• **Assignment**
Apart from the images, the records below need to be copied exactly.
Start of Material to process
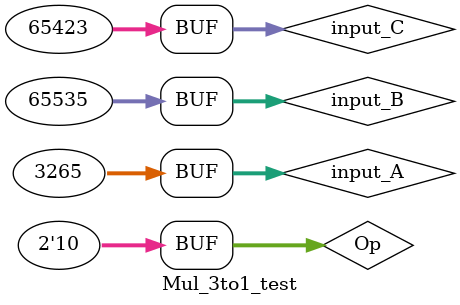
<source format=v>
`timescale 1ns / 1ps


module Mul_3to1_test();
    parameter SIZE = 32;
    reg [SIZE-1:0]input_A;
    reg [SIZE-1:0]input_B;
    reg [SIZE-1:0]input_C;
    reg [1:0]Op;
    wire [SIZE-1:0]F;
    initial begin
        input_A=32'h0000_0001;
        input_B=32'h0000_1112;
        input_C=32'h0000_1182;
        Op=2'b00;
        #50
        Op=2'b01;
        #50;
        input_A=32'h0000_0cc1;
        input_B=32'h0000_ffff;
        input_C=32'h0000_ff8f;
        #50;
        Op=2'b10;
    end
    Mul_3to1 a(
        .input_A(input_A),
        .input_B(input_B),
        .input_C(input_C),
        .output_Data(F),
        .Mul_Op(Op)
    );
endmodule

</source>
End of Material to process
• **Answer to this task**
<source format=v>
`timescale 1ns / 1ps


module Mul_3to1_test();
    parameter SIZE = 32;
    reg [SIZE-1:0]input_A;
    reg [SIZE-1:0]input_B;
    reg [SIZE-1:0]input_C;
    reg [1:0]Op;
    wire [SIZE-1:0]F;
    initial begin
        input_A=32'h0000_0001;
        input_B=32'h0000_1112;
        input_C=32'h0000_1182;
        Op=2'b00;
        #50
        Op=2'b01;
        #50;
        input_A=32'h0000_0cc1;
        input_B=32'h0000_ffff;
        input_C=32'h0000_ff8f;
        #50;
        Op=2'b10;
    end
    Mul_3to1 a(
        .input_A(input_A),
        .input_B(input_B),
        .input_C(input_C),
        .output_Data(F),
        .Mul_Op(Op)
    );
endmodule

</source>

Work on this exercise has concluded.